TASK INSTRUCTIONS: Comb the records below for the string "have" and copy each line where it turns up.

Stored data:
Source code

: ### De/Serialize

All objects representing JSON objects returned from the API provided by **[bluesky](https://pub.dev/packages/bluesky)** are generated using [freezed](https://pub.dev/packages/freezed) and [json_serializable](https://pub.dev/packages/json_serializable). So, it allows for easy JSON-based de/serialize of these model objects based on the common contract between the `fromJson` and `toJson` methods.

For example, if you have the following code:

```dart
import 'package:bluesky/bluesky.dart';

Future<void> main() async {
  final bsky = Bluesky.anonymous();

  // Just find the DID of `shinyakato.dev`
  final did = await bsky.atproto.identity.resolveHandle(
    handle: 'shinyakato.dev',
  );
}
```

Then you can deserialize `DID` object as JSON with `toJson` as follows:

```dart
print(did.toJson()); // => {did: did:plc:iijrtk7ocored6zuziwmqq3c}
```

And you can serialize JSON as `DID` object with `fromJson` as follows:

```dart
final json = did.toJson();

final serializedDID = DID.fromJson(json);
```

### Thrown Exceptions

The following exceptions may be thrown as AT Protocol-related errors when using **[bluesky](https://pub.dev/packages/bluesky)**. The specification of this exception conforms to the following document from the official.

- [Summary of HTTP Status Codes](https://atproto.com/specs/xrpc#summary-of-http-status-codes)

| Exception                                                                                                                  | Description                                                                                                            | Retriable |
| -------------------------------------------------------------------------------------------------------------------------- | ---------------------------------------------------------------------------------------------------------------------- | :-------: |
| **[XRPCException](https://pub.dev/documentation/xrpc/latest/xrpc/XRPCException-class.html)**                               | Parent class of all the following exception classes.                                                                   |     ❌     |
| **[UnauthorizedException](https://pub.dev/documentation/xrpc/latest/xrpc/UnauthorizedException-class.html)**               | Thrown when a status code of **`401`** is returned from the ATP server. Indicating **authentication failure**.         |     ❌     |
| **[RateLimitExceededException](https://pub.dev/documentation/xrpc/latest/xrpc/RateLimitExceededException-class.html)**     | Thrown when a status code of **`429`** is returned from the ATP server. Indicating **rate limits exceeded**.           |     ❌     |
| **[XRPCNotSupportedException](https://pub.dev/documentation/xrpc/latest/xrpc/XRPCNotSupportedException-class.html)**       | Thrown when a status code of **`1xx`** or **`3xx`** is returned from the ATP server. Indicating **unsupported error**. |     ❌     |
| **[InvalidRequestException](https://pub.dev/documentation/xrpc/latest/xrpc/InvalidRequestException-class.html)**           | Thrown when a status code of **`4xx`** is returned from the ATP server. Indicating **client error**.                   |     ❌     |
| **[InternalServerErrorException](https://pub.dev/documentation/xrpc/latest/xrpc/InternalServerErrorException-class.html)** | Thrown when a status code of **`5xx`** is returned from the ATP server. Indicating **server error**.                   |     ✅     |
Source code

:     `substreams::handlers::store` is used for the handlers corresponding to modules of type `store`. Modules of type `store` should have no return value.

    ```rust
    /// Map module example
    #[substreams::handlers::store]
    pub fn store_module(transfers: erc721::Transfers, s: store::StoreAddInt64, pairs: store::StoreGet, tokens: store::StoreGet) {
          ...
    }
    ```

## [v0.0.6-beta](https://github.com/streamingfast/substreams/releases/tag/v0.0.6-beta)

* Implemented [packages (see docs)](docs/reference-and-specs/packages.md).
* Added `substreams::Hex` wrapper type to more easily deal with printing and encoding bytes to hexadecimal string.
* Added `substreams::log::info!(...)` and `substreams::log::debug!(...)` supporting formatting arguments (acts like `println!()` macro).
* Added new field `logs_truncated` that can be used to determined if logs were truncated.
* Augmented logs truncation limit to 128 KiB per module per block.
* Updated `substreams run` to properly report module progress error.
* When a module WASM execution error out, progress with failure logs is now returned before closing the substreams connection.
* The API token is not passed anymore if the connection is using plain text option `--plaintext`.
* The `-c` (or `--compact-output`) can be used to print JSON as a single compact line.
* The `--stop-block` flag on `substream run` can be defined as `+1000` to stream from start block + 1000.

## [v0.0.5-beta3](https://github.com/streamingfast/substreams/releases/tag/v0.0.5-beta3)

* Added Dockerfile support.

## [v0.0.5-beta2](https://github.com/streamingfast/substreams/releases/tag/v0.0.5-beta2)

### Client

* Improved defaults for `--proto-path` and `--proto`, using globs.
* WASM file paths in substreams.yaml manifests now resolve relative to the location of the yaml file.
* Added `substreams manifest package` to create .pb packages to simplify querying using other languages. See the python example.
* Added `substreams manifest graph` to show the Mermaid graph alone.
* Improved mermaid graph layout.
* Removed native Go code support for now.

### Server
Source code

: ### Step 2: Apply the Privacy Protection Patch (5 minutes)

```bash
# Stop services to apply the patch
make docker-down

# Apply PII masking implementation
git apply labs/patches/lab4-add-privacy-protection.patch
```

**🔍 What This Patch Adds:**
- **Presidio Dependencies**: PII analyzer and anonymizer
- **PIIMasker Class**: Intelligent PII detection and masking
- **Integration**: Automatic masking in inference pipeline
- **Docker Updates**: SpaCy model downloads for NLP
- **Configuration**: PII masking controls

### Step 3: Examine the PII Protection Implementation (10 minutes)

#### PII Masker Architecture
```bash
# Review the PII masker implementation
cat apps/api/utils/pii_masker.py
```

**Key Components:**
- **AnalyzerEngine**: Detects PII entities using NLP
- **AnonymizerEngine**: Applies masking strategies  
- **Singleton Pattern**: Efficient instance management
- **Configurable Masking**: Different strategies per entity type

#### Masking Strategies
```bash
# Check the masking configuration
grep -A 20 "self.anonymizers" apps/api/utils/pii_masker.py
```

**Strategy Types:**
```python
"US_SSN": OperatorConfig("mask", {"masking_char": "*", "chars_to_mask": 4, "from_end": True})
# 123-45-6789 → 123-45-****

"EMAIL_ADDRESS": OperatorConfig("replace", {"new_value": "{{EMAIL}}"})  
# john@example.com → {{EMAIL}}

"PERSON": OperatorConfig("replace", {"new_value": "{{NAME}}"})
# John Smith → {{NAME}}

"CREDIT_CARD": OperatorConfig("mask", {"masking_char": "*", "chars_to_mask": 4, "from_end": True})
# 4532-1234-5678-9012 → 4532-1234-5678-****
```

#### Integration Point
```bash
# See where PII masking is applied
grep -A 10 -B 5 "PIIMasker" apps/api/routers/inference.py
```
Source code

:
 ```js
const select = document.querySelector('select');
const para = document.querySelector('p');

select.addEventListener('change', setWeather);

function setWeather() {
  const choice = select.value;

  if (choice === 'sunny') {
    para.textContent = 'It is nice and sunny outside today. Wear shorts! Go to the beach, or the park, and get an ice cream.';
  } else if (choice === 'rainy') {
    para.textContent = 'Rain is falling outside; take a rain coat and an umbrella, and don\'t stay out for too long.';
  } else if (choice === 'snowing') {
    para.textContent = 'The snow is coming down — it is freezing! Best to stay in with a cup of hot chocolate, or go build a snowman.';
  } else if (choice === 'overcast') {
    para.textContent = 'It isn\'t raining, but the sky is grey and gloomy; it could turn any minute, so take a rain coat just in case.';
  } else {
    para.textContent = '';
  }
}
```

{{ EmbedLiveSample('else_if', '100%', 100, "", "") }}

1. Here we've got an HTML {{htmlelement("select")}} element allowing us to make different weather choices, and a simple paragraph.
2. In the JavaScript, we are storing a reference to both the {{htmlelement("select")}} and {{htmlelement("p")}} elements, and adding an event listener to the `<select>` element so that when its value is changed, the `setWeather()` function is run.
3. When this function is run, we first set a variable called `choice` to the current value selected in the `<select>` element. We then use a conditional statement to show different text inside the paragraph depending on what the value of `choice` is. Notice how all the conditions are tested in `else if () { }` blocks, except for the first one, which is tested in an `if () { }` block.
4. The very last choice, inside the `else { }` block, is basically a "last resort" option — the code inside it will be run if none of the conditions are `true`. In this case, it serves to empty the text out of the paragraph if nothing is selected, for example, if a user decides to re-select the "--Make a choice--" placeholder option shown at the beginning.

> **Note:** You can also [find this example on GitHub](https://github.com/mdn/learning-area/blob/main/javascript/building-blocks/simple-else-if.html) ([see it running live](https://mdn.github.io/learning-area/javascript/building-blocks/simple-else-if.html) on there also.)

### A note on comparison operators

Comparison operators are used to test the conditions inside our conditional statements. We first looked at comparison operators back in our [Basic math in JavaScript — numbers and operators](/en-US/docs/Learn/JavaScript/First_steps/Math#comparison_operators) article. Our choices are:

TASK RESULT:
For example, if you have the following code:
:     `substreams::handlers::store` is used for the handlers corresponding to modules of type `store`. Modules of type `store` should have no return value.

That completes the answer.